Navalny, who was briefly jailed after the March protest, had received permission to hold Monday’s rally at a venue just north of the center, but on late Sunday called on his supporters to come to Tverskaya, saying that authorities had refused to provide a stage and sound system at the agreed-upon place.

Authorities had barricaded Tverskaya from all sides except for carefully controlled security points lined by helmeted police. But the police presence took on a surreal air because of the reenactors camped out in the center of the nine-lane thoroughfare.

Fencers feinted and darted to wild applause from children, while a 14th-century battle between ancient Russians and the Golden Horde took place nearby.
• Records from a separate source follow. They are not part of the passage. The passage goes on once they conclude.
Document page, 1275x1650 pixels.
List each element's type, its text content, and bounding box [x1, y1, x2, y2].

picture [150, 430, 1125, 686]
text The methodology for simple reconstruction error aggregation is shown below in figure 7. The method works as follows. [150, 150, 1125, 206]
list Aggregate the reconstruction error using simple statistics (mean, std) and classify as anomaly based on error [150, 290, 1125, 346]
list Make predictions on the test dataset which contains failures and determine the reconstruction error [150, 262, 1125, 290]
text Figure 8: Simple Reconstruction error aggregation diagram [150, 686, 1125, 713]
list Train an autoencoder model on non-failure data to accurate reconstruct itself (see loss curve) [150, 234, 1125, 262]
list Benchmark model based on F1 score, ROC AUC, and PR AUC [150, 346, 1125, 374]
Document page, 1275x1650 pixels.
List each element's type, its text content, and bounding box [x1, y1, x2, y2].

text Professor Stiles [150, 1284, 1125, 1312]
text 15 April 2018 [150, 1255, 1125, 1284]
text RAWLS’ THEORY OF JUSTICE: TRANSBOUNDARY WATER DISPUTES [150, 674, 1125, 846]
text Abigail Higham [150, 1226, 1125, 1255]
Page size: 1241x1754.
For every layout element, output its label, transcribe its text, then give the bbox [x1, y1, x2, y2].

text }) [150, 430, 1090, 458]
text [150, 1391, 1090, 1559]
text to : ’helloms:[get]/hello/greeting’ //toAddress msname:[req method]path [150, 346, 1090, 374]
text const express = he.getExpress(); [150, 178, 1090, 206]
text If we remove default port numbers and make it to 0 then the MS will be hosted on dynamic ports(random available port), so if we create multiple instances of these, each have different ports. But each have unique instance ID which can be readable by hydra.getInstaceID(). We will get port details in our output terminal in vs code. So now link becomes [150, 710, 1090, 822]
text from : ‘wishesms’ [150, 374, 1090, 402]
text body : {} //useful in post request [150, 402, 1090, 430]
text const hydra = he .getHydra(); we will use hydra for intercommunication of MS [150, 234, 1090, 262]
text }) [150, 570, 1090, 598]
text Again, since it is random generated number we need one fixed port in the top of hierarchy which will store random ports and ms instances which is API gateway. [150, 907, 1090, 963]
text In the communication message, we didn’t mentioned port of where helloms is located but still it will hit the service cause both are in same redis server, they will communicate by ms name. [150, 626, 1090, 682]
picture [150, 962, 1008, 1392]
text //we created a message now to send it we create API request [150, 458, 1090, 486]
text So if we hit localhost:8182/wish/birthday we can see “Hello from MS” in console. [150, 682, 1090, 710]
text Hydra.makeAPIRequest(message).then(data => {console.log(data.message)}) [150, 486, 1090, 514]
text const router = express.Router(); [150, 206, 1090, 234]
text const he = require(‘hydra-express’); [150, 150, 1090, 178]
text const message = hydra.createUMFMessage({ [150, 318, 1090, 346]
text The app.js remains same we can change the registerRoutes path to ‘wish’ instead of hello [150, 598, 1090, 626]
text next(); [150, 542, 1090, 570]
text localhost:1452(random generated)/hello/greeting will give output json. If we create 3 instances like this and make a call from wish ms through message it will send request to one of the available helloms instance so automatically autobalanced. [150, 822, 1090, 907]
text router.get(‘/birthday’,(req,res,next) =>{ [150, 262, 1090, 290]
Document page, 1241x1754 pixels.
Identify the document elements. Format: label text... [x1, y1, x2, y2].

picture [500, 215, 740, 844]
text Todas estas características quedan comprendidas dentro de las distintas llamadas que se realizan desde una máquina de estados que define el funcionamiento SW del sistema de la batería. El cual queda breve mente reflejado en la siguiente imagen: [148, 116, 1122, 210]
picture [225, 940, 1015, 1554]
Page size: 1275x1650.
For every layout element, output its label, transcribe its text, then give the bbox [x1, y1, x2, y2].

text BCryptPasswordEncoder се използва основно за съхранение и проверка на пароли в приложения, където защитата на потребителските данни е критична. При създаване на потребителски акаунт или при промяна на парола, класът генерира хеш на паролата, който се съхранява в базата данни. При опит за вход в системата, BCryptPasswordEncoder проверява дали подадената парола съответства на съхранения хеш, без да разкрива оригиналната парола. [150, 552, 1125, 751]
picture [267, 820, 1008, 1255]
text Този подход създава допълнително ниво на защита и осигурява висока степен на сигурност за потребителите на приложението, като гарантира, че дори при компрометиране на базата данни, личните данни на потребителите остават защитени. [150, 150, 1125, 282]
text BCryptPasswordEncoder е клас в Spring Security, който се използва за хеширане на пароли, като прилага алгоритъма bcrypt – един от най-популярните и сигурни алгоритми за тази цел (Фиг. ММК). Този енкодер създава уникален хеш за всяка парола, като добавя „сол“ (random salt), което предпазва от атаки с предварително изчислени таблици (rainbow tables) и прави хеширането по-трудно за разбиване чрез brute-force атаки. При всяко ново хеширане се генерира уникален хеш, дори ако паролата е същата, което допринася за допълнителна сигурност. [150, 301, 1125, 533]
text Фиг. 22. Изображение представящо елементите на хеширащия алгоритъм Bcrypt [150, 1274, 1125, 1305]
World War I troops gave tips on bayonet thrusts, and a company of infantry in War of 1812 gear bivouacked not far from a blacksmith and an impressive array of medieval swords.

Protesters began to infiltrate the audience at 2 p.m., and by 4 p.m., riot police squads were wading into the crowd, dragging and carrying out protesters by their arms and legs and beating them with batons, as the demonstrators shouted “Shame!”

Recent polls suggest that Navalny — portrayed on state media as an unpopular and marginal figure, the creation of out-of-touch Westernizers — would not win more than 10 percent of the vote if he runs for president in 2018, though pollsters say Navalny’s best bet is to try to unite people fed up with government indifference and abuse.

At the venue in Moscow originally approved for Navalny’s protest, about 2,000 people gathered Monday to protest the city’s plan to relocate as many as 1.6 million residents of Soviet-era low-rise apartment buildings to new high-rise apartment buildings.

Some Muscovites believe the plan amounts to a violation of their rights to own property and to choose where to live, and a gift to political insiders who own construction firms.


"I don't want to live in a 30-floor ant-house. Their whole project is total corruption, money laundry, initiated by the construction lobby,” said Zamira Medvedeva, a retiree who lives in a communal apartment building.